Hi, and thank you all for your engagement. I've reflected a bit on what people have said about differentiating between what I called "quiet BPD" and just BPD. I can see that I'm using the term to downplay my situation. From reading here and knowing other pwBPD, I guess I think that my partner's behaviors are not as rough as others, and that I should be able to handle it. But despite all that, I'm deeply questioning if I really can in the long run. When it's good, it's good, and then something happens and I return to this forum in a haze, grasping for understanding, until I forget again.

Something that's coming up for me in these considerations is a feeling that's probably familiar to y'all: immense guilt. How can I consider ending the relationship when I'm sure she'll use it as evidence that she's unloveable? I feel so guilty imagining causing her this deep pain, but I also feel like I'm not living true to my own values when I stay in a relationship that I don't feel emotionally capable of and that I feel quite distant from. How do you handle being in this place of inner conflict? How do I deal with this guilt? I have recently started attending indivudal therapy, and I'm hopeful about having a space to air some difficult thoughts, but as always, I really appreciate the life experiences of people in this group.

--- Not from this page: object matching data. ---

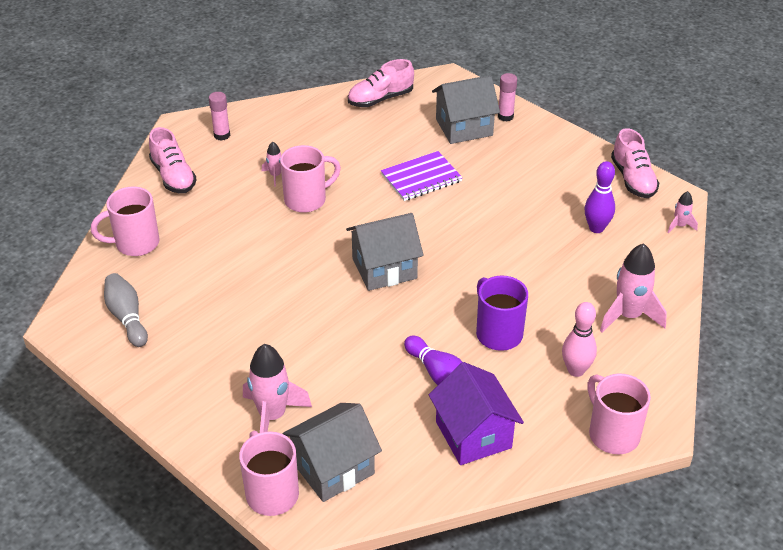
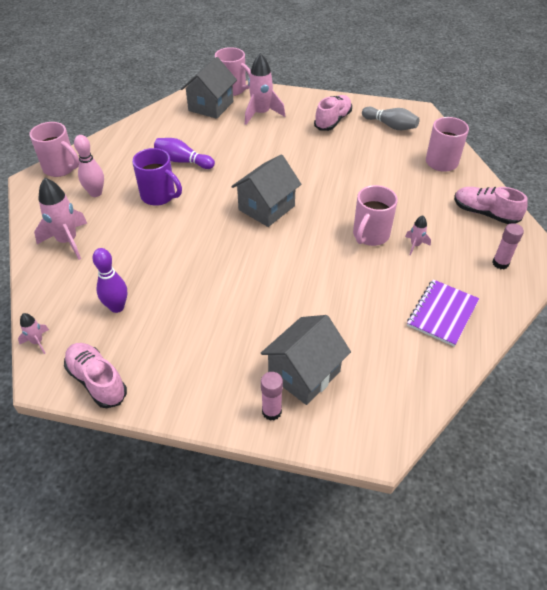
camera: 150 degrees right, 5 degrees up
pink shoe [348,59,414,107] -> pink shoe moved to [314,95,352,131]
purple notebook [381,151,463,201] -> purple notebook moved to [407,279,479,347]
purple house [429,362,524,465] -> none

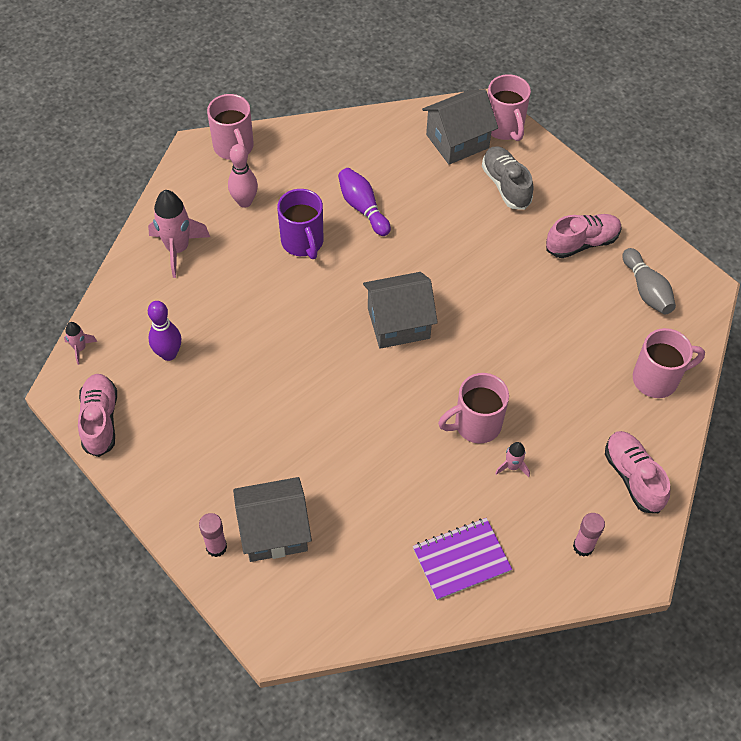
camera: 35 degrees right, 10 degrees up
pink rocket [245,53,285,125] -> grey shoe [482,146,533,210]

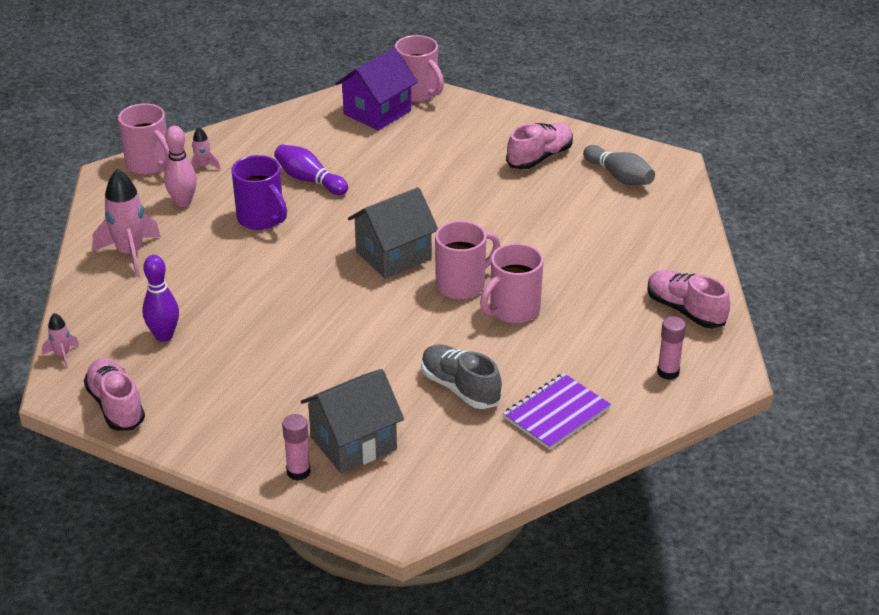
camera: 20 degrees left, 20 degrees down
grey house [422,89,498,165] -> purple house [335,47,418,131]
grey shoe [482,146,533,210] -> grey shoe moved to [421,344,502,409]
pink rocket [495,442,530,477] -> pink rocket moved to [190,127,221,170]
pink mug [633,328,705,398] -> pink mug moved to [435,221,500,300]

Do you have a best friend from childhood?  Or maybe from your college years?  This would be a person you could go 20 years without seeing, then suddenly spot them in a grocery store and you'll talk for hours like a moment hasn't passed between you.

Hopefully one person comes to mind, because that's what a relationship with a BPD person SHOULD be like.  They need to feel like no matter what happens, this person is in my corner and they'll do anything to protect me and make me feel better.

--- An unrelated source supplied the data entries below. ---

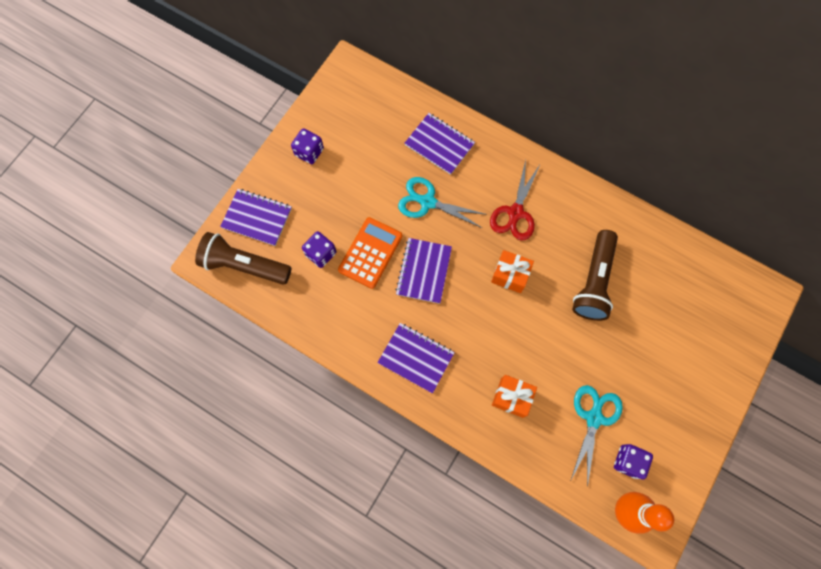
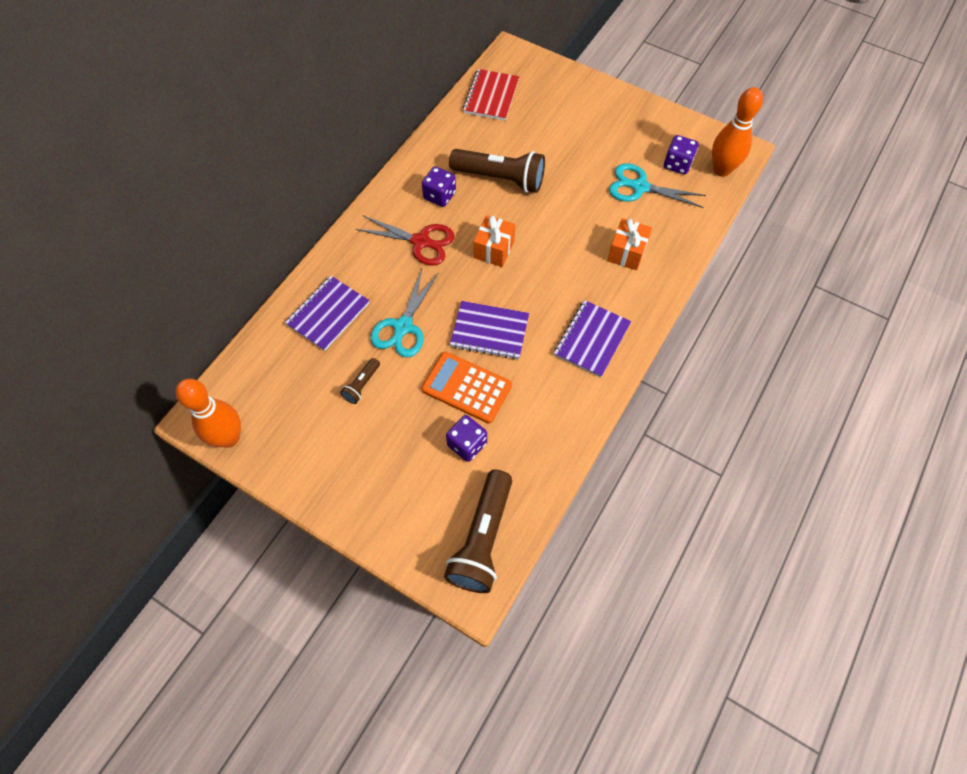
camera: 90 degrees left, 10 degrees down
purple notebook [220,189,292,246] -> none
purple dice [291,128,324,164] -> purple dice moved to [422,166,456,207]
none -> orange bowling pin [176,379,241,448]
none -> brown flashlight [340,358,380,404]
none -> red notebook [463,69,519,121]

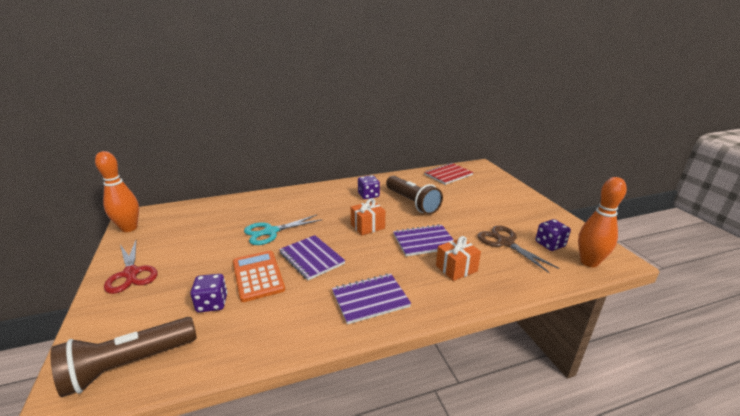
camera: 40 degrees right, 35 degrees down
purple notebook [285,276,370,351] -> purple notebook moved to [393,224,454,256]
brown flashlight [340,358,380,404] -> none
red scissors [356,215,455,265] -> red scissors moved to [104,240,158,294]
turquoise scissors [609,163,706,208] -> brown scissors [478,226,559,273]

With your partner, it doesn't feel anything like that at the moment...at least for her.  And in some ways, it's not directly her fault either.  She freaks out, which has you freaked out about what she's going to say next, so you walk around with your guard up like she's the enemy. 

This happens subconsciously and we don't even realize we're doing it.

So if you can past the current dysfunction and just get back to just loving her, having her back, etc then it goes a very long way to change the narratives within her mind.  That's what all of us are trying to do with our BPD loved ones and most of us fail...simply because we can't get out of our own way.

I've done this with my BPD daughter and BPD ex; they both know I love them and would do anything for them.  And that doesn't sound major or anything, but to a person who's terrified of rejection and abandonment, making them feel that way is everything.  If they trust you and know you have their back, all of the other stuff disappears.

And I mean EVERYTHING.  All the dysfunction comes from doubting the relationship or if you really care.  That's the mental illness part of all of this and what destroys relationships.

So there is hope, but it requires a change in communication from both of you.  I just wanted you to know that you're not helpless or hopeless, there is a different path.